TASK GOAL
Please output the entries that follow exactly, without a single image.

Saved entries:
BEGIN

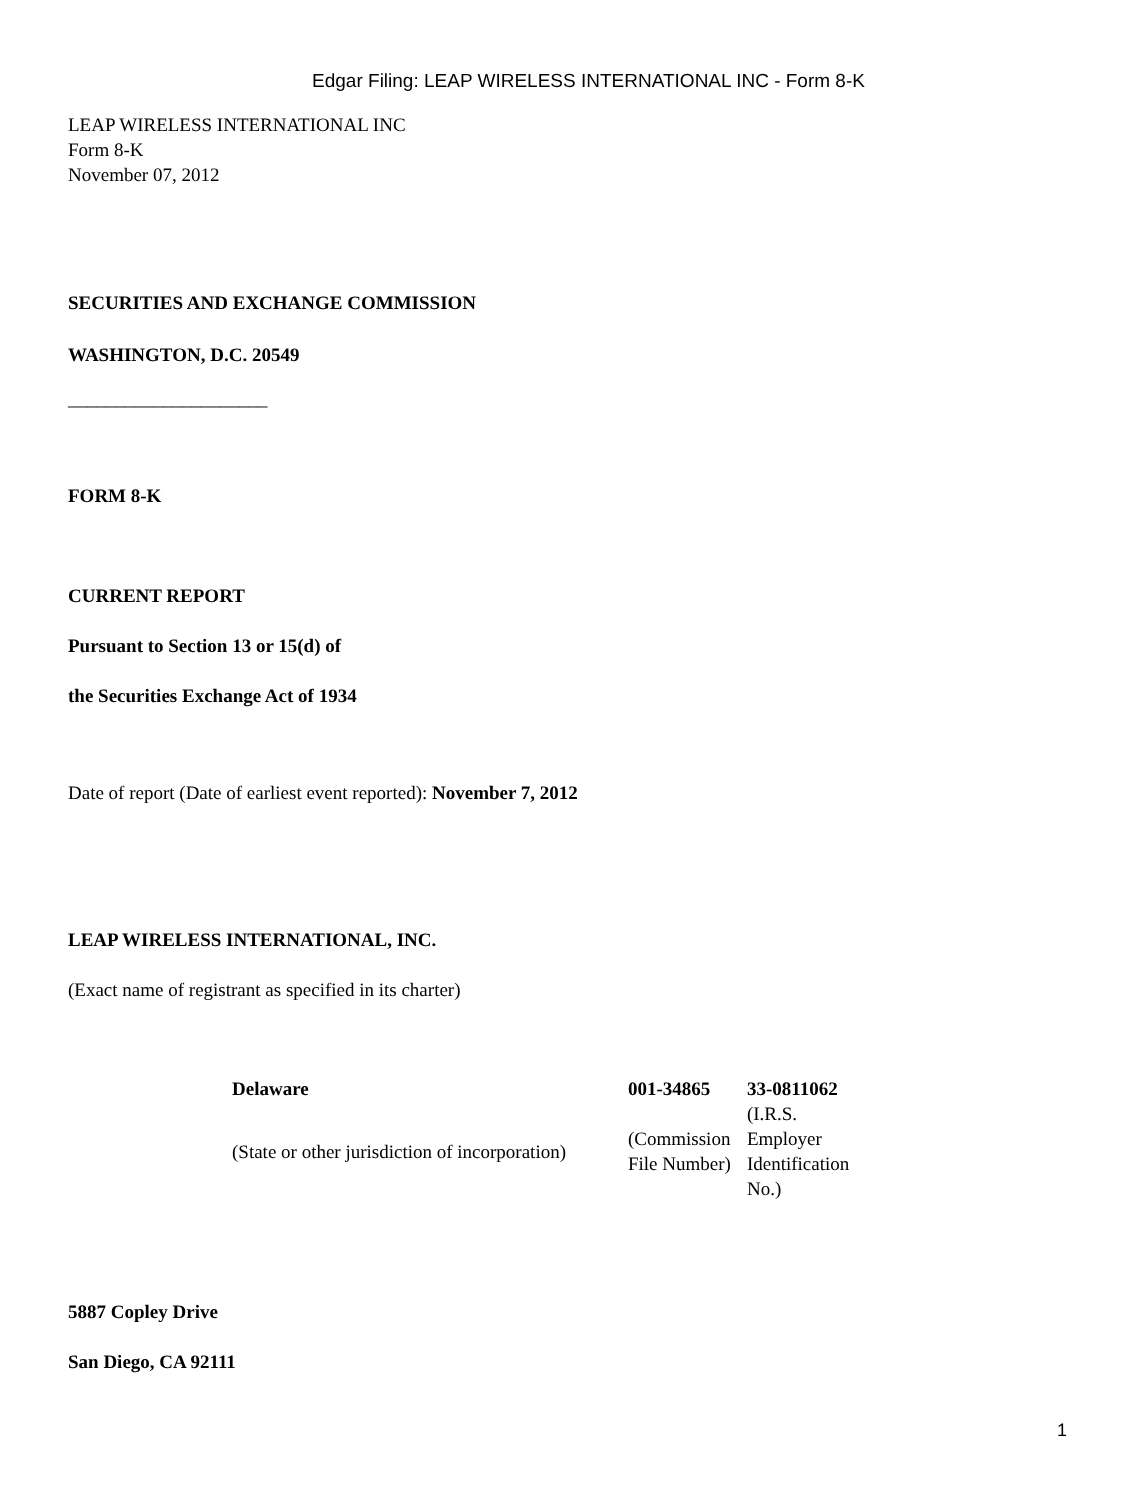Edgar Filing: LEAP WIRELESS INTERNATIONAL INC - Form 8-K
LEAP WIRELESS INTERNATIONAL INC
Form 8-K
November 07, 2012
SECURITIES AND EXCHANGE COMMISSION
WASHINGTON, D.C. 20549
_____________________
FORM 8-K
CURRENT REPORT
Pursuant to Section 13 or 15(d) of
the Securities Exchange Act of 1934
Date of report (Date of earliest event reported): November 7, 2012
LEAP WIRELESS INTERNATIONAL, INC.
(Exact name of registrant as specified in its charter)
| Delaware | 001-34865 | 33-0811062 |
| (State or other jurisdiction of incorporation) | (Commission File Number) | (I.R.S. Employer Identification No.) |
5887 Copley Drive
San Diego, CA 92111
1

END

REPLY
Edgar Filing: LEAP WIRELESS INTERNATIONAL INC - Form 8-K
LEAP WIRELESS INTERNATIONAL INC
Form 8-K
November 07, 2012
SECURITIES AND EXCHANGE COMMISSION
WASHINGTON, D.C. 20549
_____________________
FORM 8-K
CURRENT REPORT
Pursuant to Section 13 or 15(d) of
the Securities Exchange Act of 1934
Date of report (Date of earliest event reported): November 7, 2012
LEAP WIRELESS INTERNATIONAL, INC.
(Exact name of registrant as specified in its charter)
| Delaware | 001-34865 | 33-0811062 |
| (State or other jurisdiction of incorporation) | (Commission File Number) | (I.R.S. Employer Identification No.) |
5887 Copley Drive
San Diego, CA 92111
1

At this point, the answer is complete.